LLMs aren't just regurgitation machines. They are capable of real reasoning and creativity. They can solve real problems right now. I could try to persuade you of that fact, but you shouldn't listen to me when you can go straight to the horse's mouth.
>This seems like a bit of a copout when we have evidence of our own consciousness (i.e. our own experience). I don't think we should discount that without good reason.
But what about our consciousness is evidence of anything? I don't just mean that in a wishy washy "what if you are just a brain in a jar duuuude" kind of way, I mean in a very real scientific and empirical sense, how is our subjective experience a meaningful objective measurement in this context?
It becomes more apparent when you think of the ways the brain can malfunction- People with visual agnosia who fail to identify normal everyday objects, for instance. It's something we completely take for granted, but those people find themselves having to analyse and interpret every object based on its properties. A lot like a computer visually recognising objects in a picture. There's cases of people with damage to the brain communicating between left and right hemispheres being able to visually identify something correctly, but when they say it out loud, saying a totally different thing. Think about how schizophrenics are essentially operating on a hyper-accelerated form of pattern recognition.

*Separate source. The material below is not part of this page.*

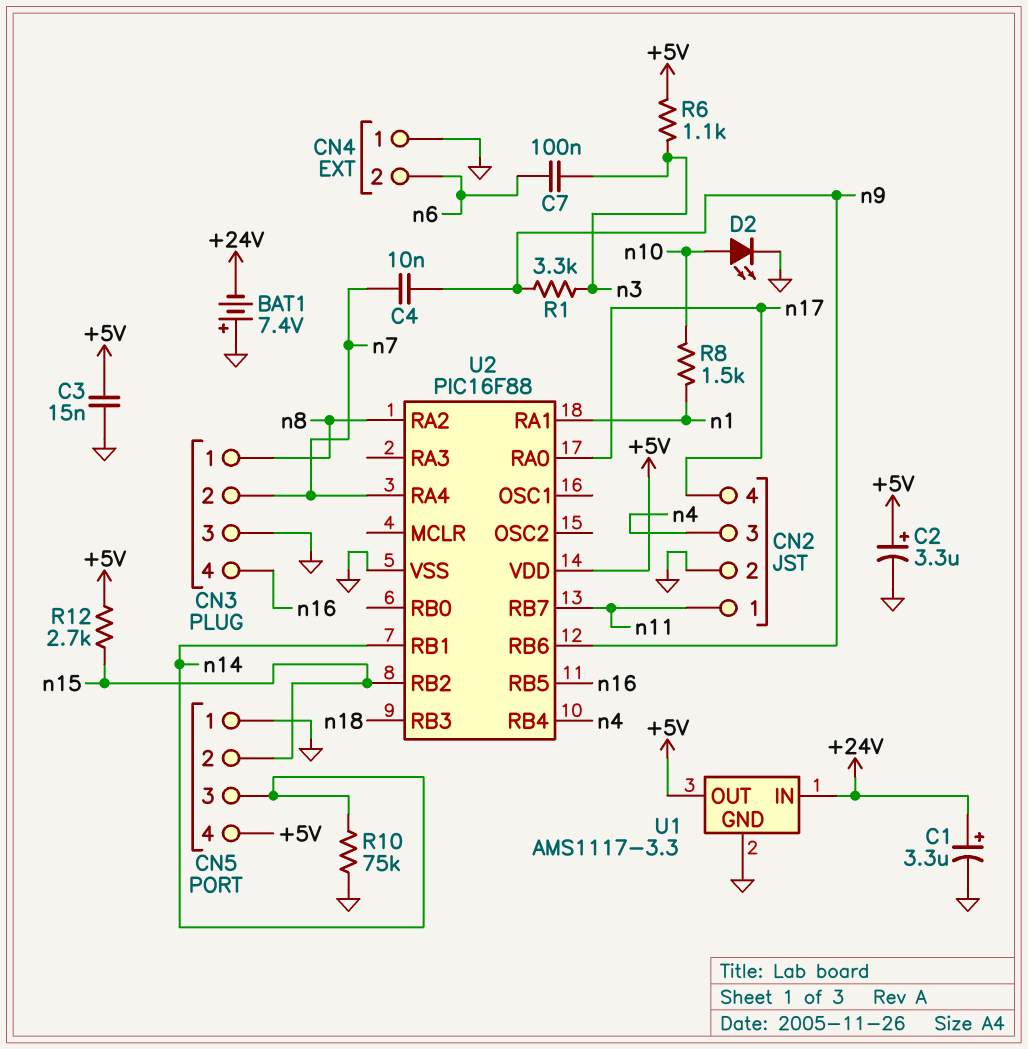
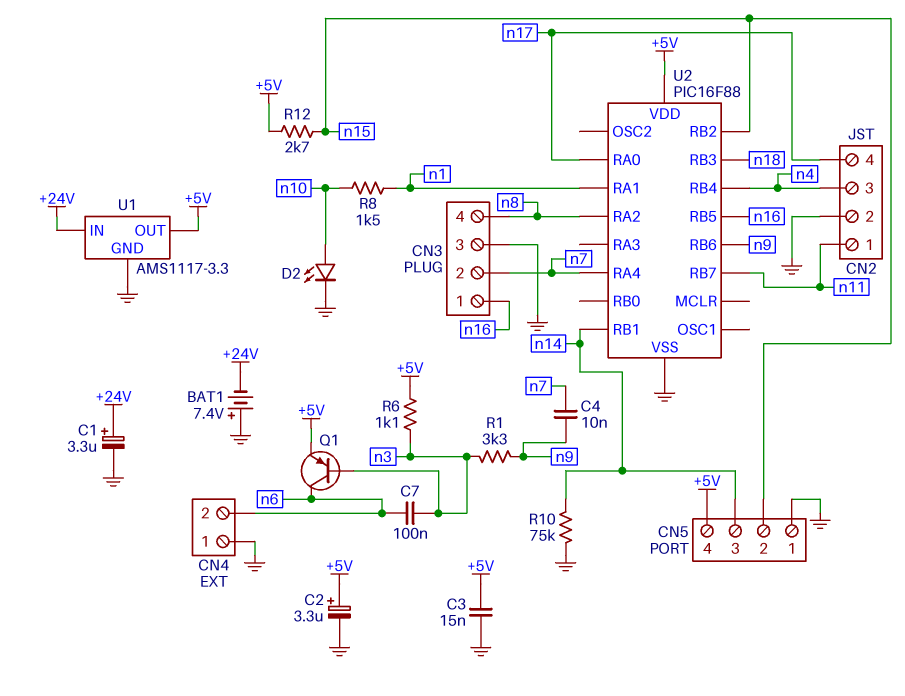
CN3 pin 1: n8 -> n16
CN3 pin 4: n16 -> n8
Q1: none -> PNP (B n3, C n6, E +5V)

The brain is a complete mystery in a great deal of ways and with that in mind I don't think it's out of the realms of possibility that consciousness itself is an emergent property. Consciousness may not be the director, the overseer that's making me think of what I am saying right now and say them to you, consciousness may well simply be an artefact that happens post-hoc, after the fact; it's a post-production effect that gets tacked on as a consequence of the fact my inner LLM is joining dots to spew out shite that sounds vaguely plausible.
That's not to say LLMs are conscious, or that we are fully replicating the brain with them, or anything like that. But the parallels are significant and compelling.